__DATASET CONTENT__:
******************************

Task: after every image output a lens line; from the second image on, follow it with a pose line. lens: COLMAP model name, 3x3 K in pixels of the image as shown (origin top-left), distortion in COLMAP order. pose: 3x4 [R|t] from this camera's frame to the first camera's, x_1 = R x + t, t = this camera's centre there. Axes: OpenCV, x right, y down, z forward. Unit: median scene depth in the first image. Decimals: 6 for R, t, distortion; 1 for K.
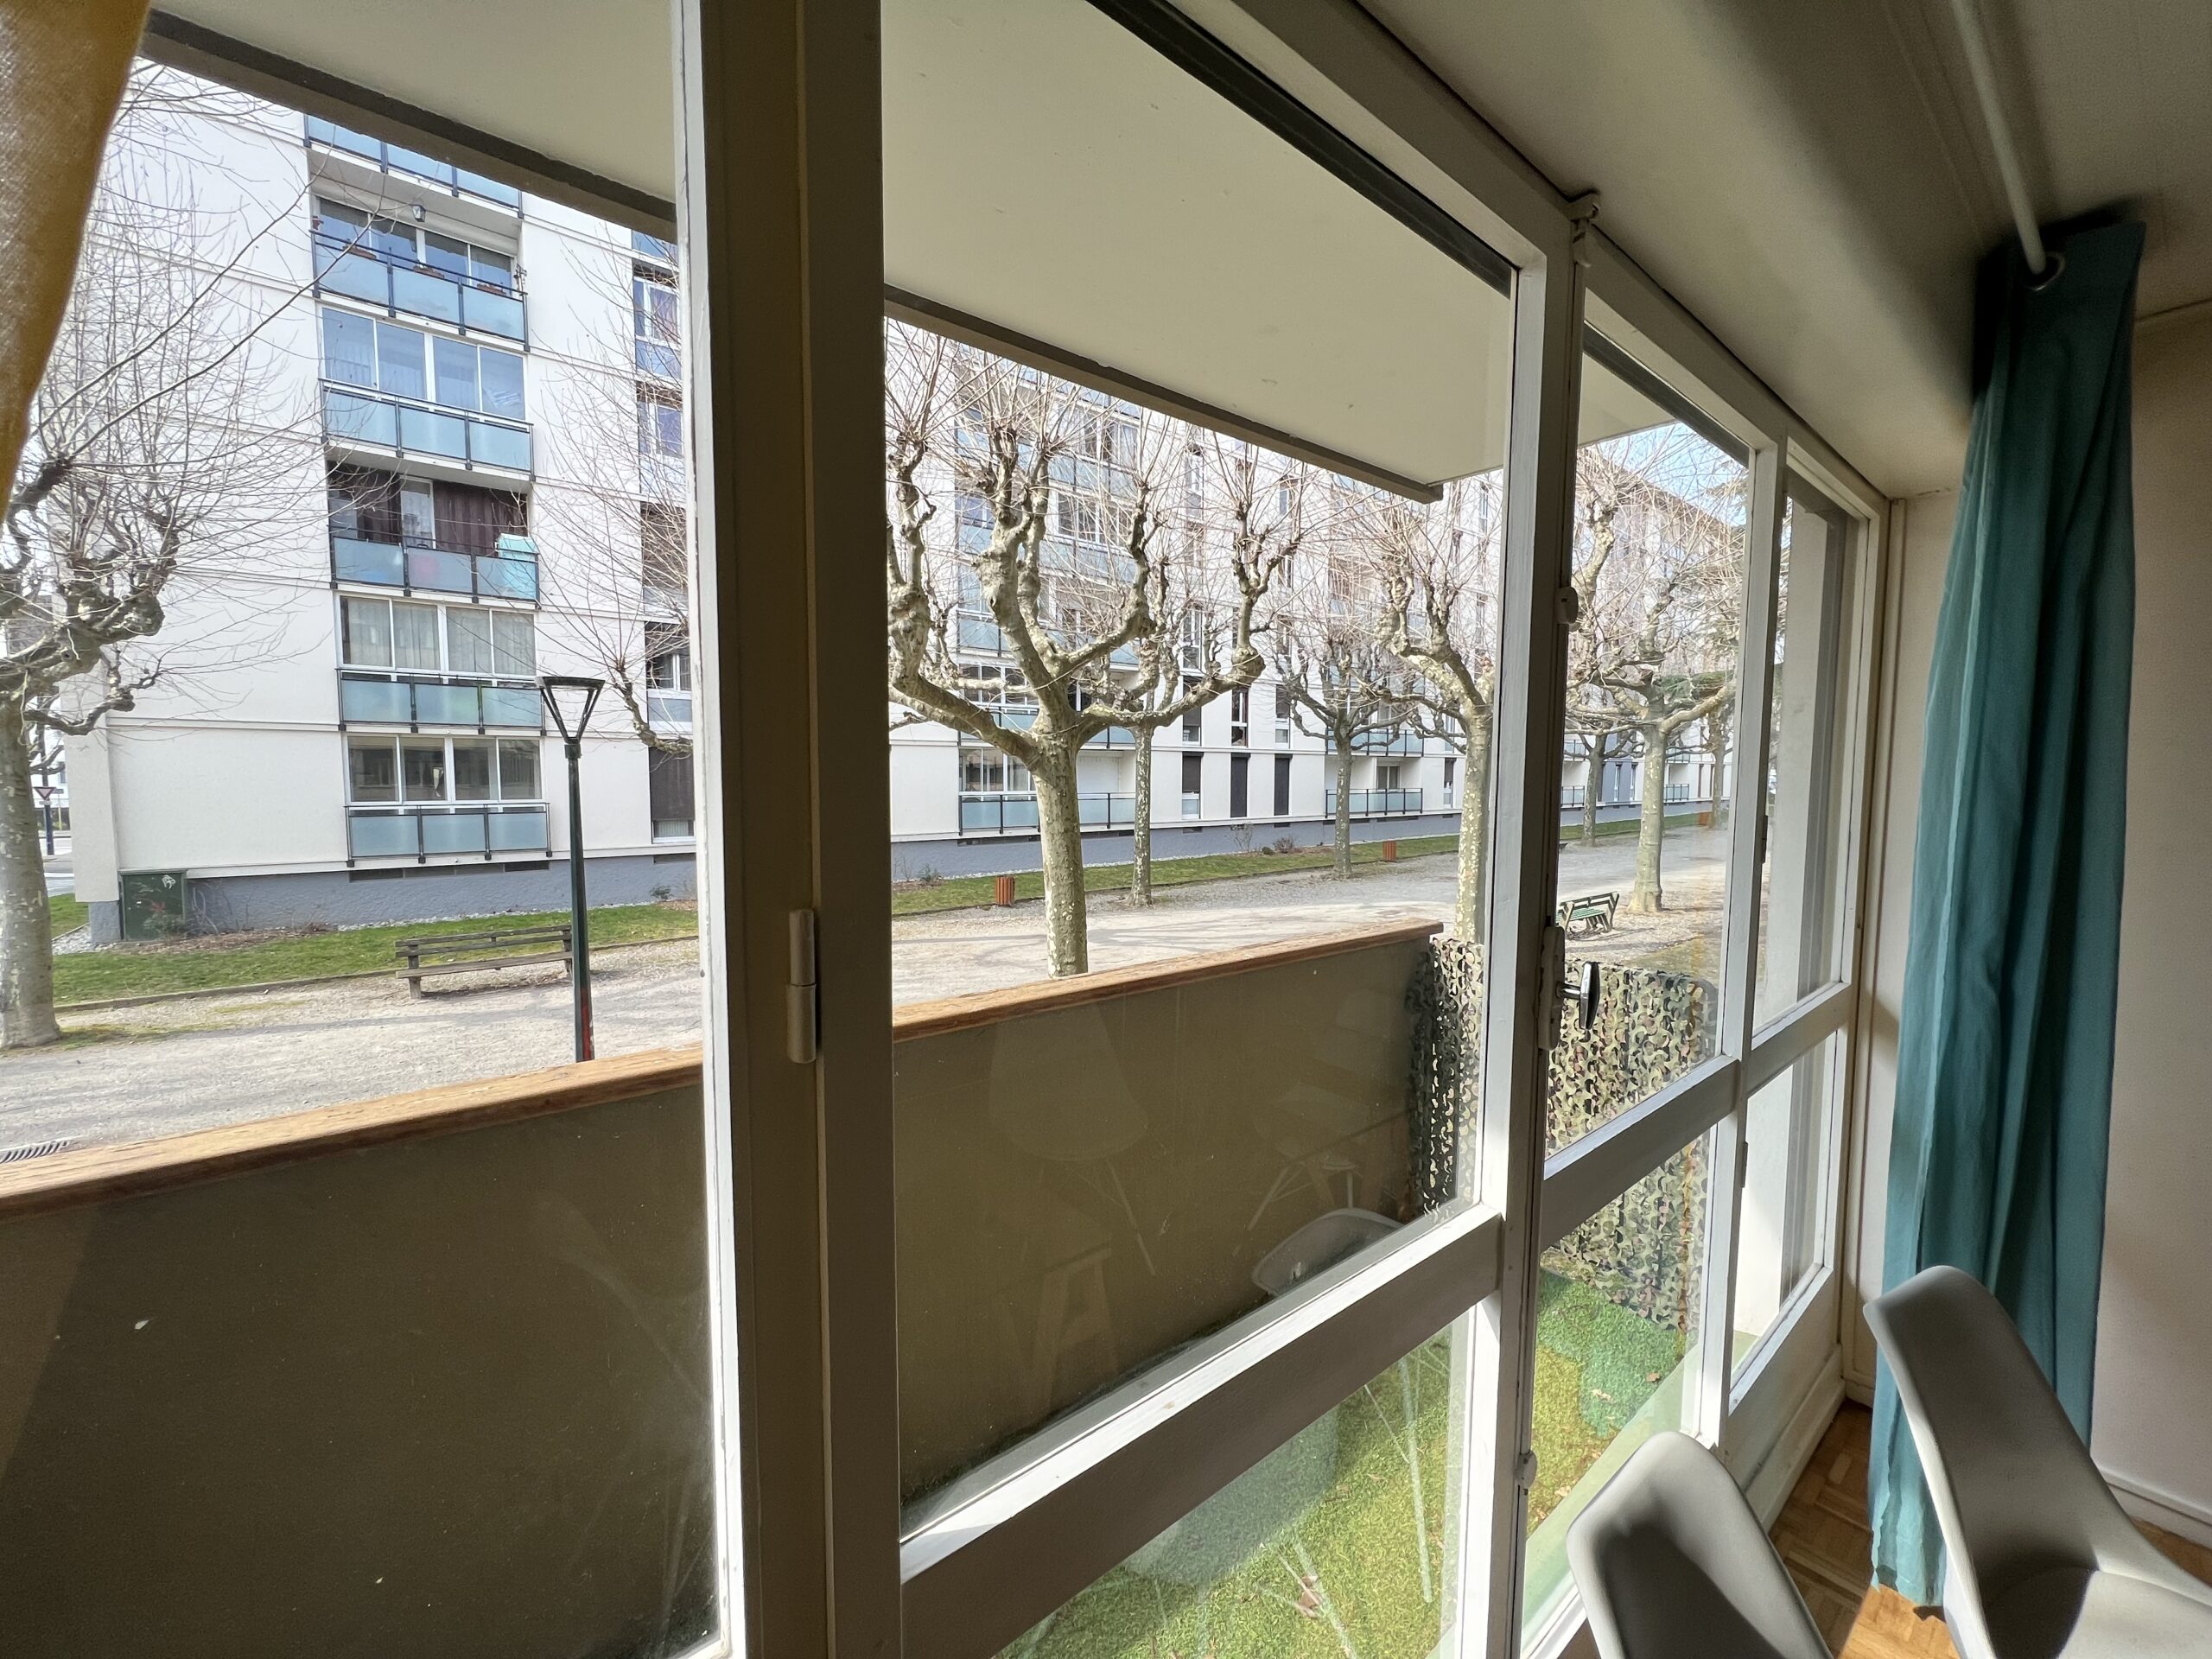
lens RADIAL K [[888.7, 0, 1104.7], [0, 888.7, 833.1], [0, 0, 1]] dist [0.000664, 0.000063]
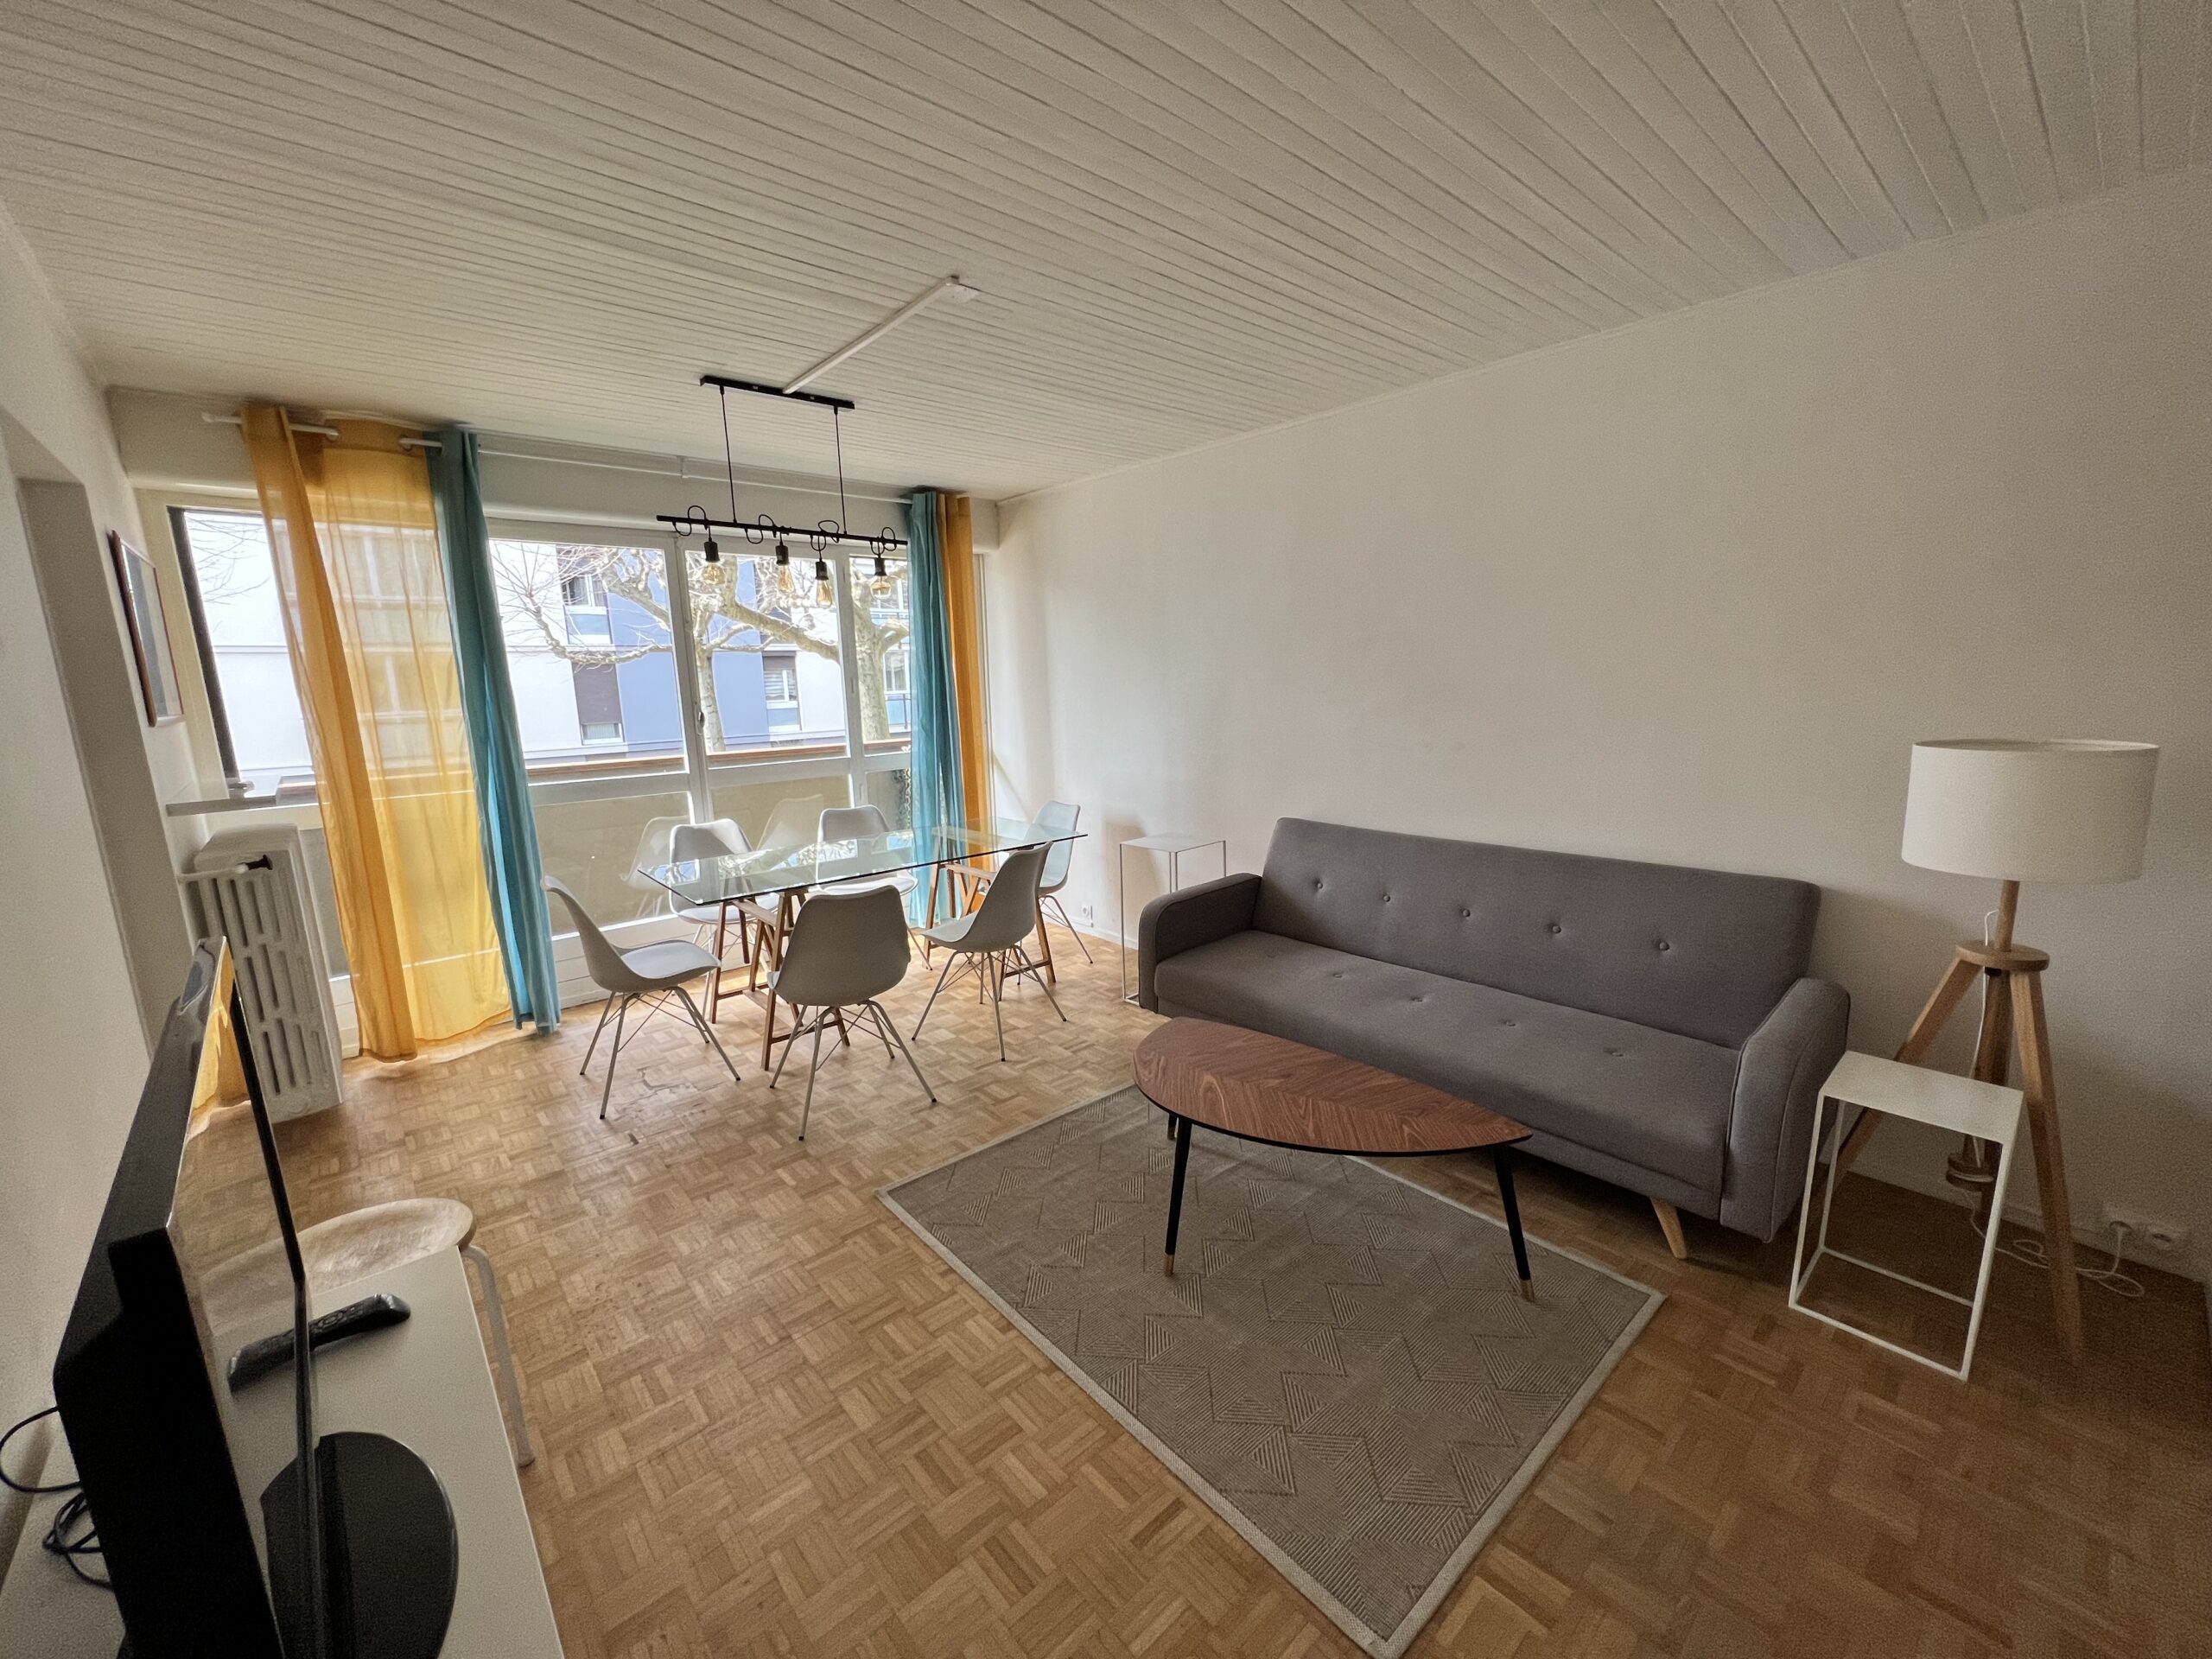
lens RADIAL K [[888.7, 0, 1109.9], [0, 888.7, 835.1], [0, 0, 1]] dist [0.000664, 0.000063]
pose [[0.998756, -0.032946, 0.037439, 0.145565], [0.028415, 0.992878, 0.115696, 0.017628], [-0.040984, -0.114488, 0.992579, -0.208960]]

******************************

__EXERCISE DIRECTIONS__: Reproduce every line of the data above word for word, but omit the pictures.

__RESPONSE__:
Task: after every image output a lens line; from the second image on, follow it with a pose line. lens: COLMAP model name, 3x3 K in pixels of the image as shown (origin top-left), distortion in COLMAP order. pose: 3x4 [R|t] from this camera's frame to the first camera's, x_1 = R x + t, t = this camera's centre there. Axes: OpenCV, x right, y down, z forward. Unit: median scene depth in the first image. Decimals: 6 for R, t, distortion; 1 for K.
lens RADIAL K [[888.7, 0, 1104.7], [0, 888.7, 833.1], [0, 0, 1]] dist [0.000664, 0.000063]
lens RADIAL K [[888.7, 0, 1109.9], [0, 888.7, 835.1], [0, 0, 1]] dist [0.000664, 0.000063]
pose [[0.998756, -0.032946, 0.037439, 0.145565], [0.028415, 0.992878, 0.115696, 0.017628], [-0.040984, -0.114488, 0.992579, -0.208960]]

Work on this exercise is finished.